The word frequency distribution of -heid is problematic because
the medium frequency ranges of the spectrum are more densely populated
than expected by the LNRE models. This suggests that we might be
dealing with a mixture of two, or more, distributions, rather than
with a single homogeneous distribution. The question we have set
ourselves is: Is it possible to find two component LNRE models that
jointly provide an improved fit to the observed frequency spectrum of
-HEID?
Mixture Models
Mixture models describe distributions where the data can be drawn from
one or more sources. Our starting point is a word frequency
distribution spectrum without any indication of how it is to be
decomposed into its two components. In general, when we model a word
frequency spectrum we are interested in finding expected values of the
elements V(m,N), the number of words occurring m times in a text of
length N. The parameters of LNRE models are then chosen to make the
expected value of the spectrum elements, E[V(m,N)] as close to the
observed V(m,N) as possible. When a single distribution is not enough
to deal with the observed data, we can consider the use of a mixture
distribution, where the expected values are made up as follows:
- E[V(m,N)] = E_1[V(m,pN)] + E_2[V(m,(1-p)N)],
where p is the proportion of the data coming from the first
distribution, usually called the mixing parameter, and (1-p) the
proportion which comes from a second distribution. E_1 and E_2
indicate the expected values under the different distributions.
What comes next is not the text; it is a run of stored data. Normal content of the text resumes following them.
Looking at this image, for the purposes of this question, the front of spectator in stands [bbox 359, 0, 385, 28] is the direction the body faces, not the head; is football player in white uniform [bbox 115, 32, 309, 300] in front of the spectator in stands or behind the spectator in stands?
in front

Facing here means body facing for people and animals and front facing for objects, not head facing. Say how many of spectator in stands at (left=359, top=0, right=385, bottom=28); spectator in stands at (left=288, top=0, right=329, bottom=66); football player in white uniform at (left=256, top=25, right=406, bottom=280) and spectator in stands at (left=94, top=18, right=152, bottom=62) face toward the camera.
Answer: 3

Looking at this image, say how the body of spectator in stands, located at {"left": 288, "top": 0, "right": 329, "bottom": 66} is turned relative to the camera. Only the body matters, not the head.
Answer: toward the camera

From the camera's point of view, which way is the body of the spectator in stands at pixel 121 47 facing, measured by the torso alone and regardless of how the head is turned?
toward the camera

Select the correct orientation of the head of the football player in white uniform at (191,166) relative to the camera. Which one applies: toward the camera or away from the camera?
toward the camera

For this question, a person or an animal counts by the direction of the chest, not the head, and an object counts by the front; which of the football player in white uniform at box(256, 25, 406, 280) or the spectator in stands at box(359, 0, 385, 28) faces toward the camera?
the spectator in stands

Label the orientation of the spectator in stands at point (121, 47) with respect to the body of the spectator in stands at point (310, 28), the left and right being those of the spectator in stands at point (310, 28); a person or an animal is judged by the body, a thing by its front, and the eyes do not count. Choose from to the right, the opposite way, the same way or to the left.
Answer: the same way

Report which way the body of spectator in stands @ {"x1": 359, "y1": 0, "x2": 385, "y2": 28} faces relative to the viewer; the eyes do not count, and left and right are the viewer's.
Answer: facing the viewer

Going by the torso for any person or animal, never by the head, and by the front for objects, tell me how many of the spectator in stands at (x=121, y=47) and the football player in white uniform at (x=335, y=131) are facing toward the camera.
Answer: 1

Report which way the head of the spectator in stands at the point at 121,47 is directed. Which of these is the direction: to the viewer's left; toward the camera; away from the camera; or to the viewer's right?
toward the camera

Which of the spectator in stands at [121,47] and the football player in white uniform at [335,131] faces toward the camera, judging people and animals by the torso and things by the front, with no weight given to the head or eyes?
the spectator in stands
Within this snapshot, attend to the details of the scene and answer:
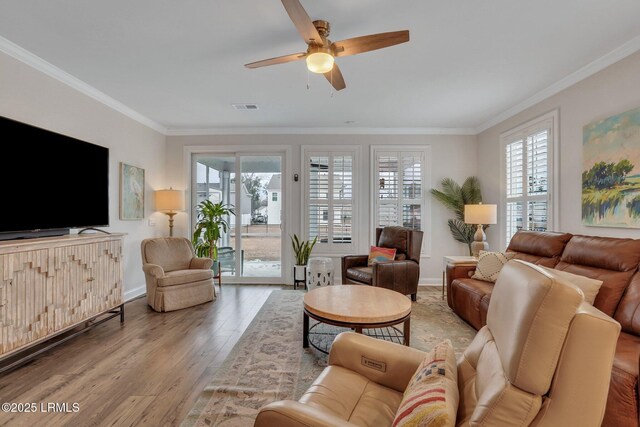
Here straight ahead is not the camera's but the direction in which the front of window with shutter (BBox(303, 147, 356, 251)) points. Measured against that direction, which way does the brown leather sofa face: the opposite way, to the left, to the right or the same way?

It can be shown for each of the LNRE models that
- E[V(m,pN)|Z,...] = p E[V(m,N)|Z/p,...]
with Z the LNRE parameter of the distribution. This general relation,
which expresses a form of self-similarity in word frequency
distributions, allows us to show that limiting properties of the
mixture, such as its estimated population number of types, is the sum
of its mixture components. Similarly, expressions of variances and
covariances of the spectrum elements can be derived, so that the
mixture model itself is again a complete LNRE model.
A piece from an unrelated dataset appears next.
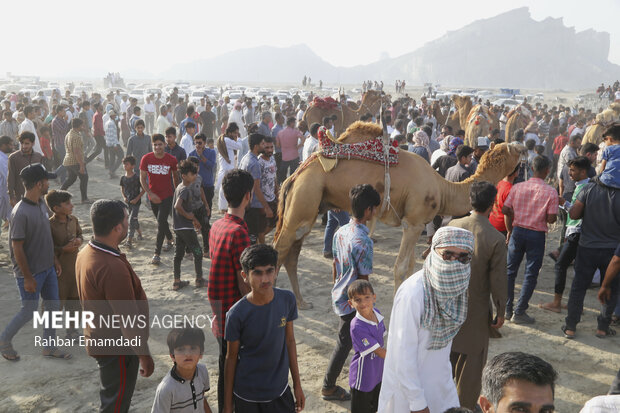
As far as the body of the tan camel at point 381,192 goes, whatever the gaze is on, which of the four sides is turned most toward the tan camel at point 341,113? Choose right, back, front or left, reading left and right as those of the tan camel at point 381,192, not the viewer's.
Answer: left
-HEID as a Mixture Distribution
Figure 1 plots the number of types V(m,N) with frequency m in a sample
of size N as a function of m, for m = 2, ..., 15 in the left panel,
and for m=15, ..., 100 in the right panel, using dots (N=167353). The
dashed line represents the GIGP fit to the data (\hat{Z} = 41.5554,
\hat{b} = 0.00765648, \hat{\gamma} = -0.446889), which overestimates
for low m and underestimates for larger m. Other LNRE models provide
even worse fits to the data. The solid line represents the mixture
model for a Lognormal component (\hat{Z} = 200, \hat{\sigma} = 2.05)
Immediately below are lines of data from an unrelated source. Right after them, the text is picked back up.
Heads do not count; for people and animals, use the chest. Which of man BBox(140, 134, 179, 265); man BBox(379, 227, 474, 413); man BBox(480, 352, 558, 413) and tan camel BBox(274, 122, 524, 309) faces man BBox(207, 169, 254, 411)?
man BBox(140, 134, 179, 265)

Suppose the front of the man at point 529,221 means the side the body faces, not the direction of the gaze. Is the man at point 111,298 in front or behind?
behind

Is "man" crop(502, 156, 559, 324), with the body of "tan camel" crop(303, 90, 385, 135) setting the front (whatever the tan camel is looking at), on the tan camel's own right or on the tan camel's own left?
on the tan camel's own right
and a GIGP component (\hat{b} = 0.000000002093, \hat{Z} = 82.9848,
\hat{\gamma} = -0.565). The mixing parameter p equals 0.96. The MSE
(mean squared error) for the GIGP fit is 3390.6, and X^{2}(13) =
1734.7, p < .1*10^-18. For the mixture model, the MSE is reduced to
97.1, and with X^{2}(10) = 19.58, p=0.0334 we have no reason to reject
the model. We have obtained similar improvements in goodness-of-fit
for other word frequency distributions that thusfar resisted adequate
modeling. At the conference, we will present further examples of the
advantages of using mixture models where `pure' models fail, and we
will demonstrate the software that we have been developing to fit
mixture LNRE models to empirical data.
References
- Baayen, R. H. and Tweedie, F.J.: 1998, "Mixture models and word frequency
distributions." Abstracts of the ALLC/ACH Conference, Debrecen, July 1998.
- Chitashvili, R. J. and Baayen, R. H.: 1993, "Word Frequency Distributions,"
In: G. Altmann and L. Hrebicek, L. (Eds.), Quantitative Text Analysis,
Wissenschaftlicher Verlag Trier, Trier, pp. 54-135.